Le corps d’une femme, les mains posées pour rappeler la forme d’un utérus et le logo du palais de la justice en guise de tête. La campagne a été lancée ce lundi 6 juin 2022 sur les réseaux sociaux pour dénoncer l’atteinte à la dignité des femmes magistrates.
L’affaire d\’une magistrate révoquée par Kaïs Saïed a été au centre de l’attention le week-end dernier. La magistrate accusée d’adultère, a révélé avoir fait l’objet de campagnes de harcèlement orchestrées par la Première dame, Ichraf Chebil. Elle a expliqué que cette dernière avait chargé sa sœur, Atika Chebil, de représenter des créanciers et d’intervenir afin de leur procurer des avantages afin d’en faire des actionnaires dans une entreprise faisant l’objet d’une procédure judiciaire. Éclatant en sanglots, elle a affirmé que sa révocation résultait de son refus d’accéder à la requête de la sœur de la Première dame.

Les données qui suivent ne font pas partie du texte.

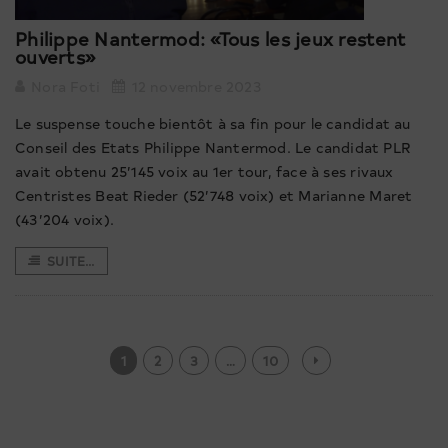
Philippe Nantermod: «Tous les jeux restent
ouverts»
Nora Foti
12 novembre 2023
Le suspense touche bientôt à sa fin pour le candidat au
Conseil des Etats Philippe Nantermod. Le candidat PLR
avait obtenu 25’145 voix au 1er tour, face à ses rivaux
Centristes Beat Rieder (52’748 voix) et Marianne Maret
(43’204 voix).
SUITE...
1
2
3
…
10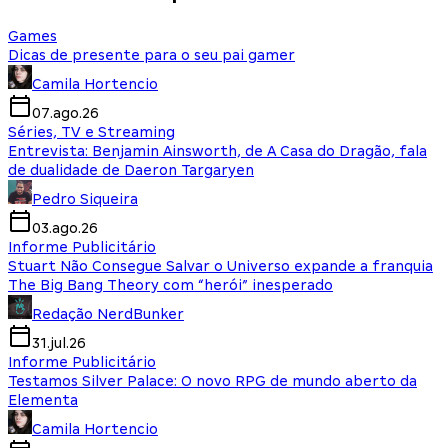
Games
Dicas de presente para o seu pai gamer
Camila Hortencio
07.ago.26
Séries, TV e Streaming
Entrevista: Benjamin Ainsworth, de A Casa do Dragão, fala
de dualidade de Daeron Targaryen
Pedro Siqueira
03.ago.26
Informe Publicitário
Stuart Não Consegue Salvar o Universo expande a franquia
The Big Bang Theory com “herói” inesperado
Redação NerdBunker
31.jul.26
Informe Publicitário
Testamos Silver Palace: O novo RPG de mundo aberto da
Elementa
Camila Hortencio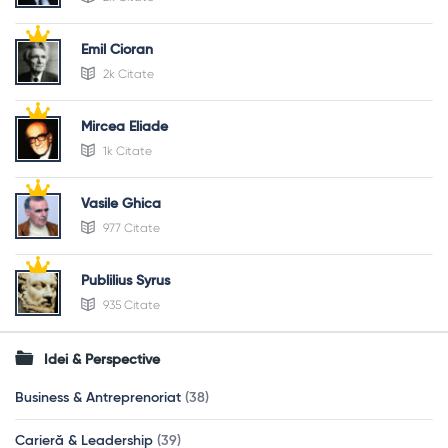
Emil Cioran
2k Citate
Mircea Eliade
1k Citate
Vasile Ghica
977 Citate
Publilius Syrus
935 Citate
Idei & Perspective
Business & Antreprenoriat
(38)
Carieră & Leadership
(39)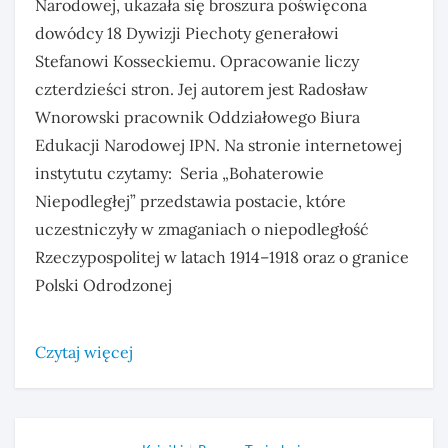
Narodowej, ukazała się broszura poświęcona
dowódcy 18 Dywizji Piechoty generałowi
Stefanowi Kosseckiemu. Opracowanie liczy
czterdzieści stron. Jej autorem jest Radosław
Wnorowski pracownik Oddziałowego Biura
Edukacji Narodowej IPN. Na stronie internetowej
instytutu czytamy: Seria „Bohaterowie
Niepodległej” przedstawia postacie, które
uczestniczyły w zmaganiach o niepodległość
Rzeczypospolitej w latach 1914–1918 oraz o granice
Polski Odrodzonej
Czytaj więcej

La magistrate a assuré que l’affaire était montée de toutes pièces depuis 2020. Elle a indiqué qu’elle était fiancée au commandant de la Garde nationale qui était, lui, divorcé. Son épouse, influente, avait mal pris leur séparation. Elle aurait, donc, décidé de se venger en essayant de leur coller un procès d’adultère.
Les soutiens du président de la République n’ont pas hésité à partager sur la toile des documents relatifs à la présumée affaire d’adultère impliquant la juge, tout en les accompagnant d’un rapport médical attestant qu’elle n’était pas vierge.
De nombreuses organisations nationales ont dénoncé l’atteinte à la dignité de plusieurs juges, notamment deux magistrates, et exigeant des excuses officielles du président de la République, Kaïs Saïed.
Exprimant leur solidarité avec les deux juges révoquées et cible d’une vague d’insultes, de diffamation et d’incitation sur les réseaux sociaux, les organisations signataires ont condamné le discours de stigmatisation adopté au plus haut sommet de l’Etat.
Elles ont, également, condamné toutes les formes de violences faites aux femmes et ont signalé leur ferme opposition à toute forme d’implication de la vie privée et des données personnelles des femmes dans les querelles politiques.